Still, sources speculate that the company has a potential $15 million in assets, assuming Wright's fans purchase the estimated two albums' worth of material he recorded prior to his bout with AIDS and expected to be released before 1996. Ruthless' other strong seller, Bone Thugs-N-Harmony, is signed to a six-record deal with its second album due out in May. The company has several other artists under contract--including MC Ren and Above the Law--and royalty assets worth $1 million.
Whether or not Woods and Sweeney are granted trusteeship by the court, insiders speculate that little money will be left for Wright's former employees and business associates.
Judge Robert Letteau declined to comment about details of the case but said it was transferred to probate court specifically to "protect the interest of those who otherwise may not get that chance--the children."

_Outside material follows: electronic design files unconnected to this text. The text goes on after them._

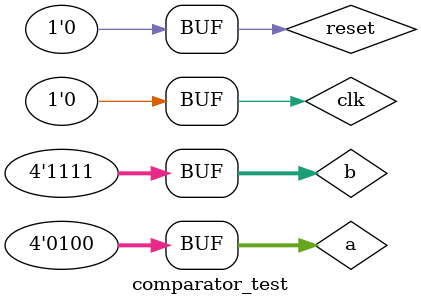
<source format=v>
`timescale 1ns / 1ps


module comparator_test;

	// Inputs
	reg clk;
	reg reset;
	reg [3:0] a;
	reg [3:0] b;

	// Outputs
	wire res;

	// Instantiate the Unit Under Test (UUT)
	signed_num uut (
		.clk(clk), 
		.reset(reset), 
		.a(a), 
		.b(b), 
		.res(res)
	);

	initial begin
		// Initialize Inputs
		clk = 0;
		reset = 0;
		a = 4;
		b = 1;

		// Wait 100 ns for global reset to finish
		#100 b=-1;
        
		// Add stimulus here

	end
      
endmodule


</source>
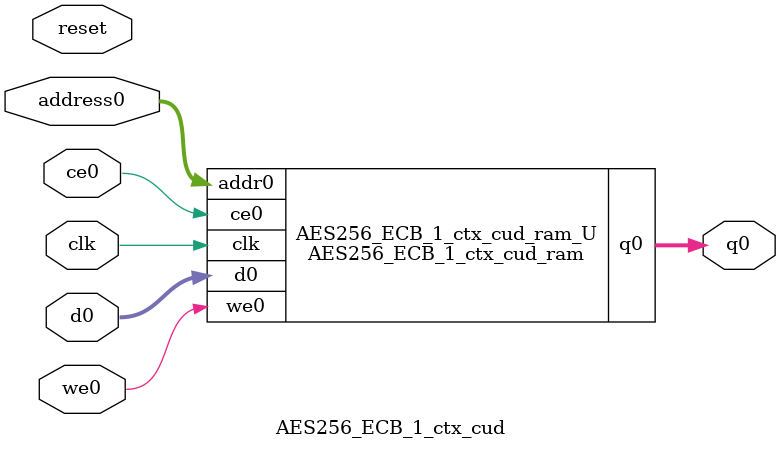
<source format=v>
`timescale 1 ns / 1 ps
module AES256_ECB_1_ctx_cud_ram (addr0, ce0, d0, we0, q0,  clk);

parameter DWIDTH = 8;
parameter AWIDTH = 8;
parameter MEM_SIZE = 240;

input[AWIDTH-1:0] addr0;
input ce0;
input[DWIDTH-1:0] d0;
input we0;
output reg[DWIDTH-1:0] q0;
input clk;

(* ram_style = "block" *)reg [DWIDTH-1:0] ram[0:MEM_SIZE-1];




always @(posedge clk)  
begin 
    if (ce0) begin
        if (we0) 
            ram[addr0] <= d0; 
        q0 <= ram[addr0];
    end
end


endmodule

`timescale 1 ns / 1 ps
module AES256_ECB_1_ctx_cud(
    reset,
    clk,
    address0,
    ce0,
    we0,
    d0,
    q0);

parameter DataWidth = 32'd8;
parameter AddressRange = 32'd240;
parameter AddressWidth = 32'd8;
input reset;
input clk;
input[AddressWidth - 1:0] address0;
input ce0;
input we0;
input[DataWidth - 1:0] d0;
output[DataWidth - 1:0] q0;



AES256_ECB_1_ctx_cud_ram AES256_ECB_1_ctx_cud_ram_U(
    .clk( clk ),
    .addr0( address0 ),
    .ce0( ce0 ),
    .we0( we0 ),
    .d0( d0 ),
    .q0( q0 ));

endmodule


</source>
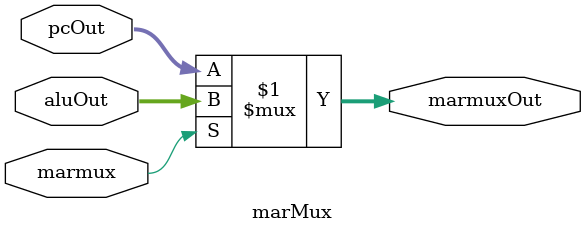
<source format=v>
module marMux(pcOut, aluOut, marmux, marmuxOut);
input signed [15:0] pcOut;
input signed [15:0] aluOut;
input marmux;
output signed [15:0]marmuxOut;
assign marmuxOut = marmux?aluOut:pcOut;
endmodule 
</source>
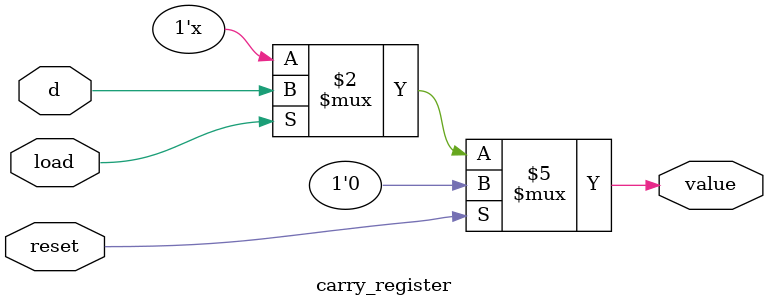
<source format=v>
module carry_register (load, d, value,reset);
input load;
input d;
input reset;
output reg value;

always @ (d or load or reset)
begin
if(reset)
value <= 1'b0;
else
if(load) value <= d;
end

endmodule

</source>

Industry sources interviewed for this story were skeptical about Klein's alleged partnership with Wright. The reason that Young left the label four years ago was because Wright refused to share profits with him. Indeed, Wright sued Young when the latter jumped ship in 1991 to start his own label. That suit, which maintained that Wright was the sole owner of Ruthless, was thrown out by a federal judge.
Even Heller, a longtime manager and adviser to Wright, who oversaw daily operations at the label since it opened in 1987, had no stake in the company.
In the end, insiders speculate that the landslide of anticipated lawsuits could take as much as three years to resolve, by which time much of the estate may be depleted by legal fees collected by contingency attorneys.
And what will happen to the company that Wright built from scratch?
"It's an absolute shame what has happened to Ruthless Records," Klein said. "As far as I can see, the future of Ruthless is one big question mark."